TASK GOAL: From the entries below, tally how many lines contain "label" and report only that figure.
┄┄┄┄┄┄
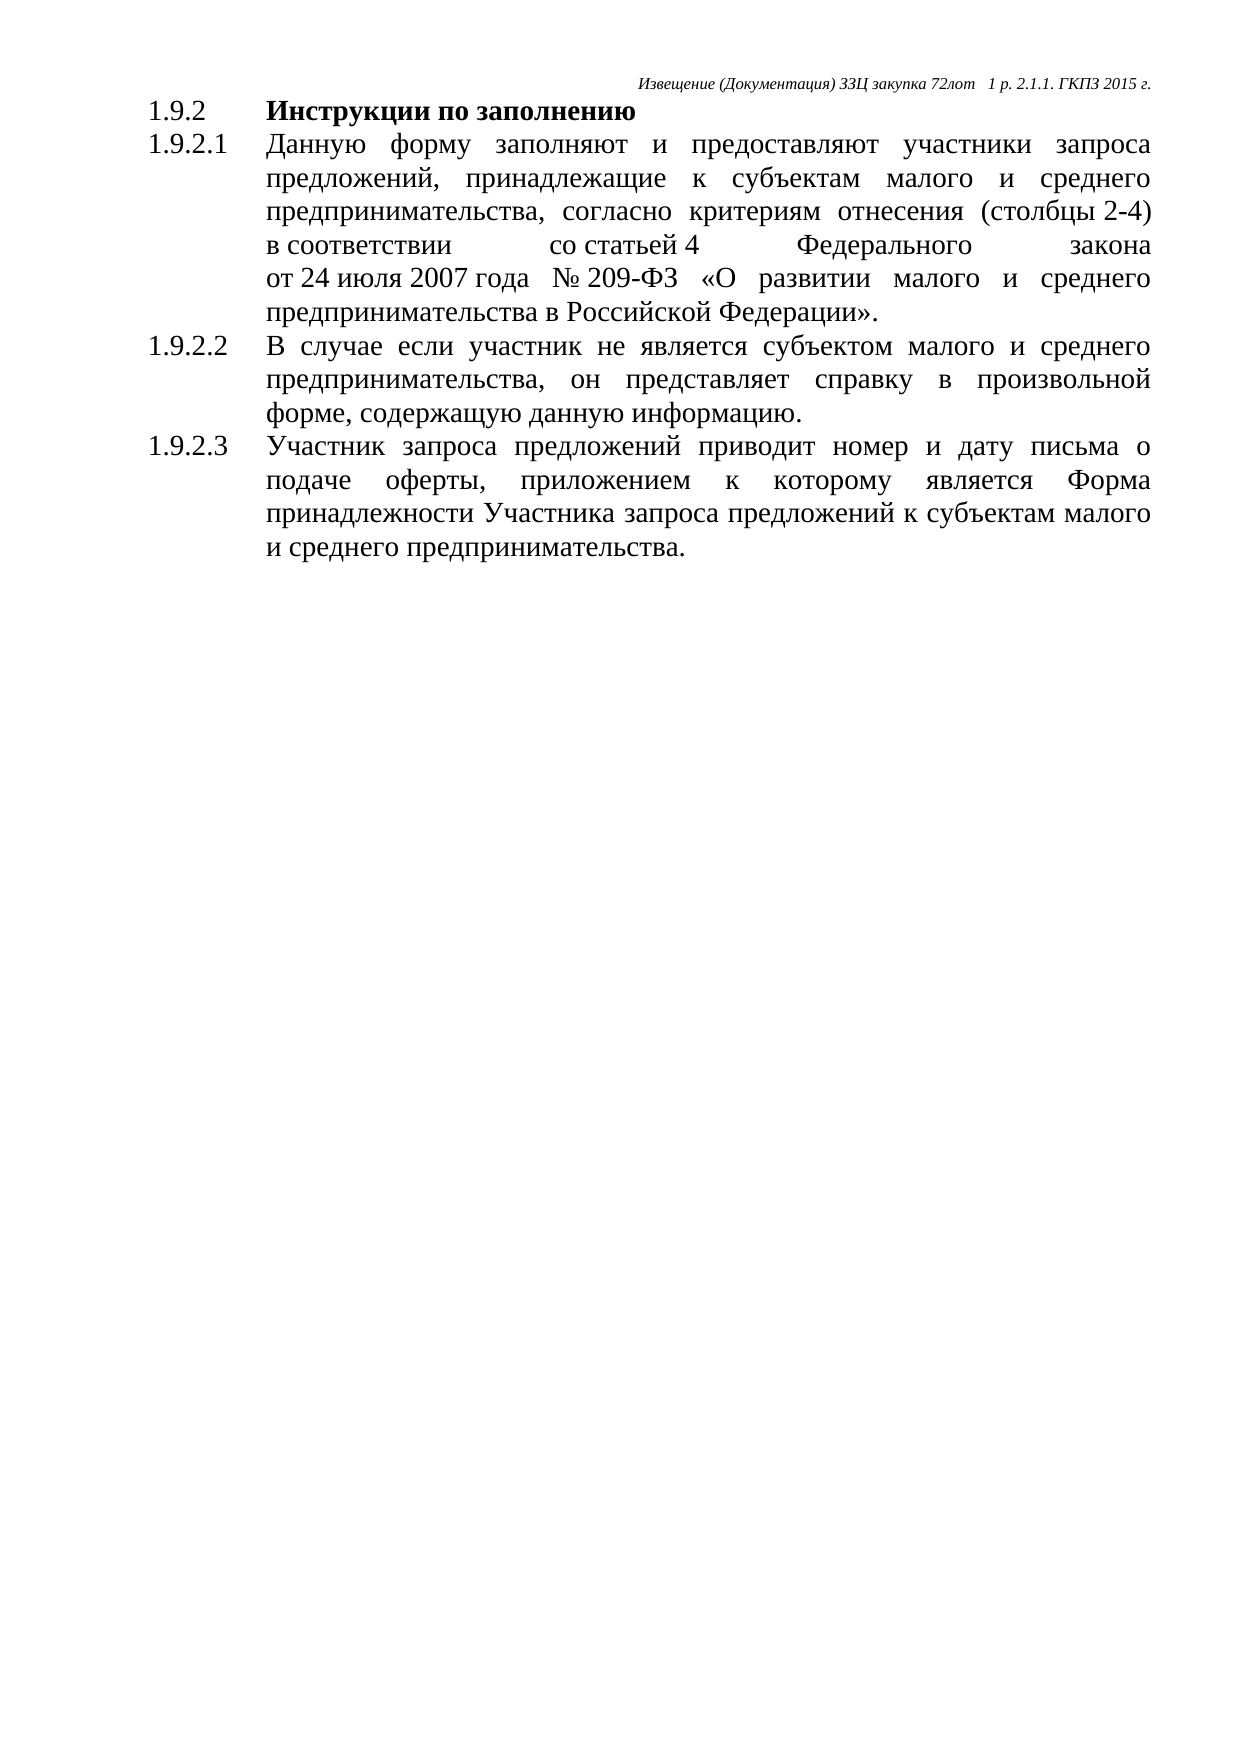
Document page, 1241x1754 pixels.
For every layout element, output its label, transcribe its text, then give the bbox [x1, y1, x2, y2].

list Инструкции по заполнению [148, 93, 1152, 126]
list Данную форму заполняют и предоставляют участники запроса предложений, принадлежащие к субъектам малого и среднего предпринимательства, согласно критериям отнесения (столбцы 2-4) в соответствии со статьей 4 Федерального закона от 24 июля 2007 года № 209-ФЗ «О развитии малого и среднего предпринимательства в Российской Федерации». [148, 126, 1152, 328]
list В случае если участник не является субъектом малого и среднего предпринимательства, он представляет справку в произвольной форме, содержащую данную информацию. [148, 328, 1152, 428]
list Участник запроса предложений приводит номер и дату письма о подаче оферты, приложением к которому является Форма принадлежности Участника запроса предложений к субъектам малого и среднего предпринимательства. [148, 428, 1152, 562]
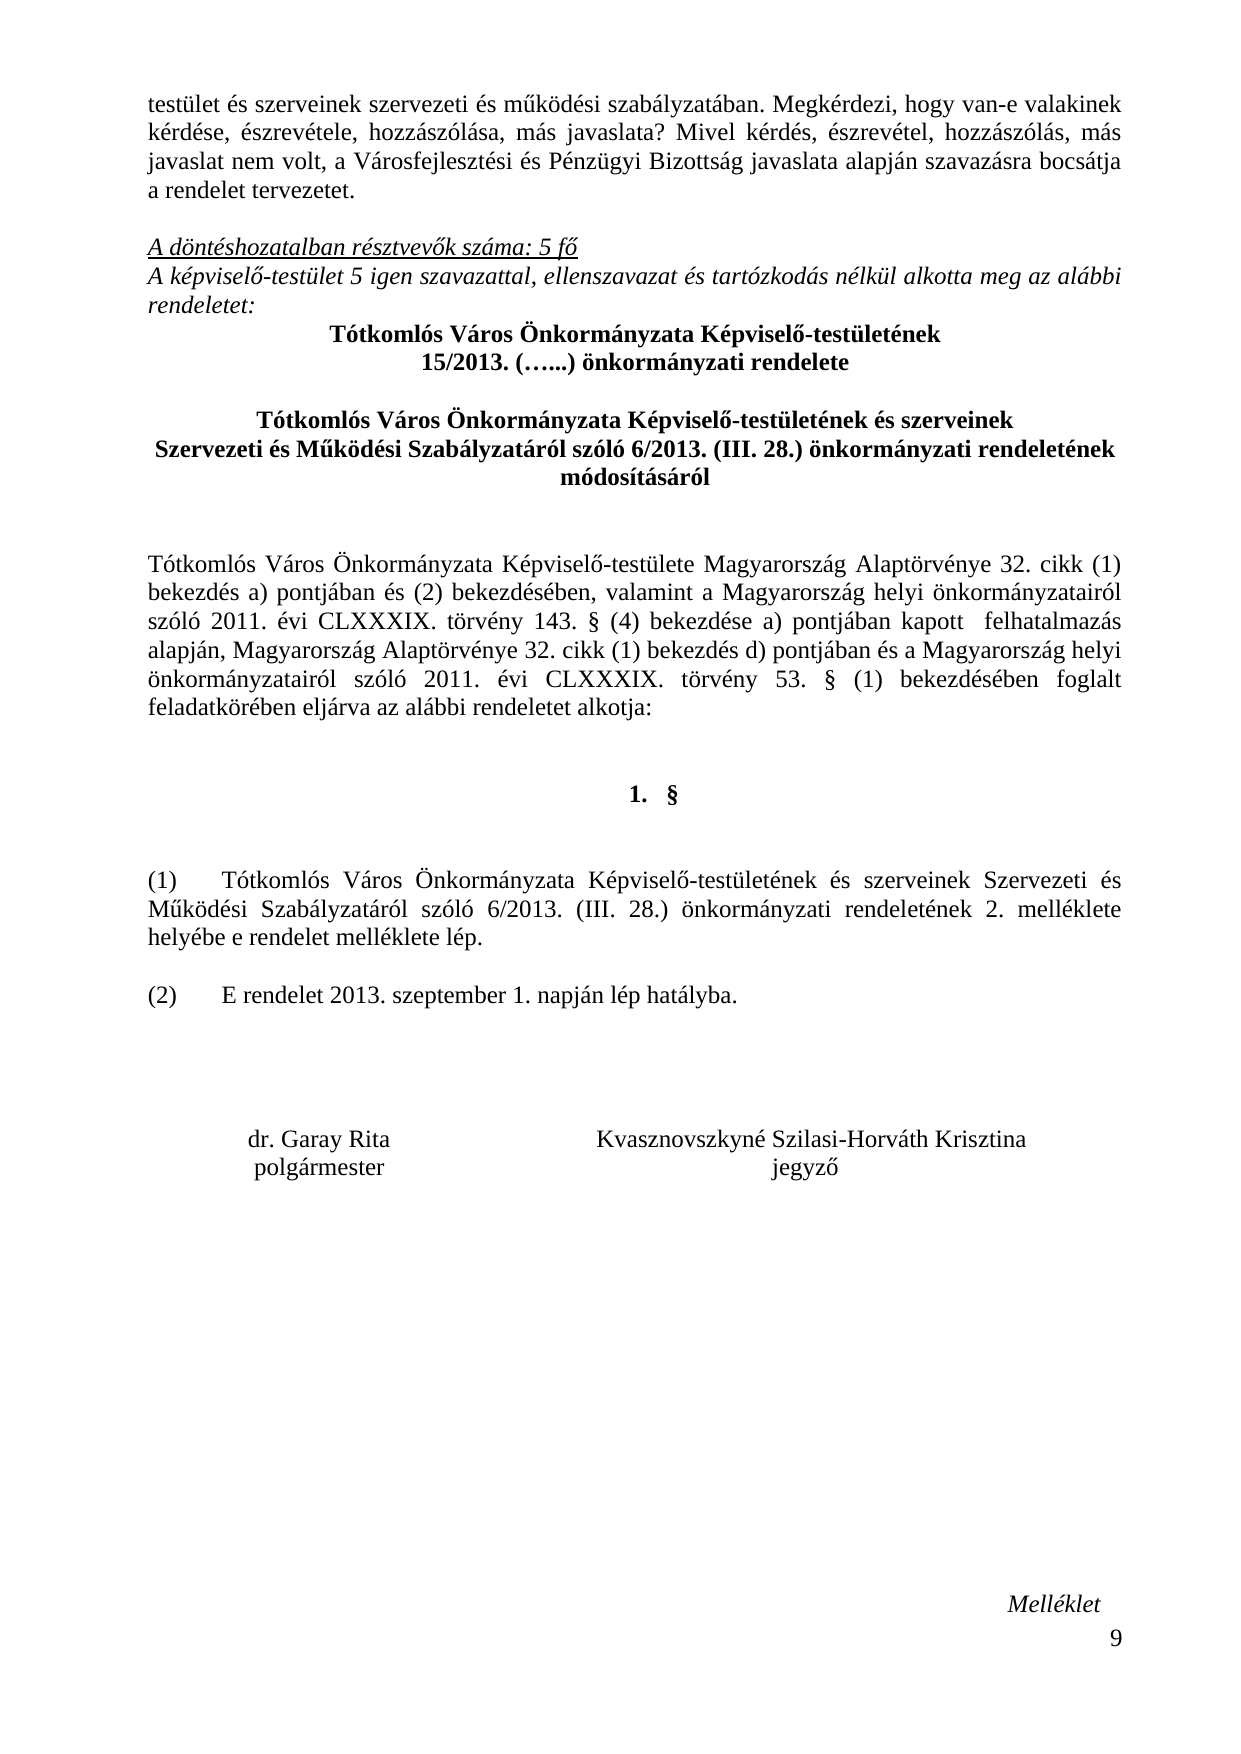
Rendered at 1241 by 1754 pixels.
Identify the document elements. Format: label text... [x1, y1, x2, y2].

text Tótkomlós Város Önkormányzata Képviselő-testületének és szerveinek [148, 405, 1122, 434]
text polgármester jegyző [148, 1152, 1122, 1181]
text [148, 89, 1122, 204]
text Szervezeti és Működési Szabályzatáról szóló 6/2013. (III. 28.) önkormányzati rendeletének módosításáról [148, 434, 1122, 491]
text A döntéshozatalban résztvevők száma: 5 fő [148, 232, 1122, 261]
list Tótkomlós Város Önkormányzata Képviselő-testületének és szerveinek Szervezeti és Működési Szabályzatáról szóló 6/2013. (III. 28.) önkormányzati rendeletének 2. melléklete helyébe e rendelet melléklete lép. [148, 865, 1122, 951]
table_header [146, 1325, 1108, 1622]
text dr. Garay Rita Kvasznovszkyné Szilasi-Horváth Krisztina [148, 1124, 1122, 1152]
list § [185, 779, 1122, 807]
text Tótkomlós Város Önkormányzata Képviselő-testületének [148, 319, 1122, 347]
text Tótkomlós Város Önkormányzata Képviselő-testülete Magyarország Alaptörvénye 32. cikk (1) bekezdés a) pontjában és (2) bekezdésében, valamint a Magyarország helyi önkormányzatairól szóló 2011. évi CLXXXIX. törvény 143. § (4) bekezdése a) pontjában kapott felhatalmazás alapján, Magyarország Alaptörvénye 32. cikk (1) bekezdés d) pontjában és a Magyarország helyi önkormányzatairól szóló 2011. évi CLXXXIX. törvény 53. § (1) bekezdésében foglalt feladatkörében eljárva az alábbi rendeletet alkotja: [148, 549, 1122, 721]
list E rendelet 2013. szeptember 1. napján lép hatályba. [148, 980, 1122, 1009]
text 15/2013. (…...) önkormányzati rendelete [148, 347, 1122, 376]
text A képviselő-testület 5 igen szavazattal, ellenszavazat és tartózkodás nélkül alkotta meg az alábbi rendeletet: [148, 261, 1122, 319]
┄┄┄┄┄┄
EXERCISE RESULT: 2